Handcrafted Model Ships
Handcrafted Model Ships
 


FULLY Assembled and Marble Based Included!

Handcrafted Models CSS Alabama Model Ship - Limited Edition
  • Includes Certificate of Authenticity (only 25 to be built)
  • Meticulously painted to the actual CSS Alabama
  • Authentically aged copper plated hull (prevented the toredo worm from destorying the wooden hull)
  • Masterfully stitched, thick canvass sails that hold their shape and do not wrinkle
  • Metal anchors and turned brass cannons
  • Perfectly taught rigging of various colors and thickness to increase authenticity
  • Amazing deck details
  • Requires hundreds of hours to build from scratch (not from a model kit) by our master artisans
  • Built with rare, high quality woods such as cherry, teak, white pine, birch and maple
  • The model rests perfectly on a large, wood base between four arched metal dolphins (marble base pictured)
  • To build this ship, extensive research was done using various sources such as museums, drawings, copies of original plans and photos of the actual ship
  • Comes fully assembled
  • Dimensions: 32" x 9" x 17" (L x W x H) (1:100 scale)
Historical Significance

CSS Alabama was a screw sloop-of-war built for the Confederacy in 1862 by John Laird Sons and Company, Liverpool, England. Launched as Enrica, it was fitted out as a cruiser and commissioned 24 August 1862 as CSS Alabama. Under Captain Raphael Semmes, Alabama spent the next two months capturing and burning ships in the North Atlantic and intercepting American grain ships bound for Europe. Continuing the path of destruction through the West Indies, Alabama sank USS Hatteras along the Texas coast and captured her crew. After a visit to Cape Town, South Africa, Alabama sailed for the East Indies where the ship spent six months cruising, destroying seven more ships before redoubling the Cape en route to Europe.

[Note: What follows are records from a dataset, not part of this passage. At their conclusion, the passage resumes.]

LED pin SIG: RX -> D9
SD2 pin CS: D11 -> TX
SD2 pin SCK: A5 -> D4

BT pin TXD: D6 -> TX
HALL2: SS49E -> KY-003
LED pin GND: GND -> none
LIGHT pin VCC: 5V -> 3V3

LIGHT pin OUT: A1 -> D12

On 11 June 1864, Alabama arrived in Cherbourg, France and Captain Semmes requested permission to dock and overhaul his ship. Pursuing the raider, the American sloop-of-war USS Kearsarge arrived three days later and took up a patrol just outside the harbor. On 19 June, Alabama sailed out to meet Kearsarge. As Kearsarge turned to meet its opponent, Alabama opened fire. Kearsarge waited patiently until the range had closed to less than 1,000 yards. According to survivors, the two ships steamed on opposite courses moving around in circles as each commander tried to cross the bow of his opponent to deliver a heavy raking fire. The battle quickly turned against Alabama because of the poor quality of its powder and shells, while Kearsarge benefitted from the additional protection of chain cables along its sides. A little more than an hour after the first shot was fired, Alabama was reduced to a sinking wreck, causing Semmes to strike his colors and send a boat to surrender. According to witnesses, Alabama fired 150 rounds at its adversary, while Kearsarge fired 100. When a shell fired by Kearsarge tore open a section at Alabama's waterline, the water quickly rushed through the cruiser, forcing it to the bottom. While Kearsarge rescued most of Alabama's survivors, Semmes and 41 others were picked up by the British yacht Deerhound and escaped to England. During its two-year career as a commerce raider, Alabama caused disorder and devastation across the globe for United States merchant shipping. The Confederate cruiser claimed more than 60 prizes valued at nearly $6,000,000.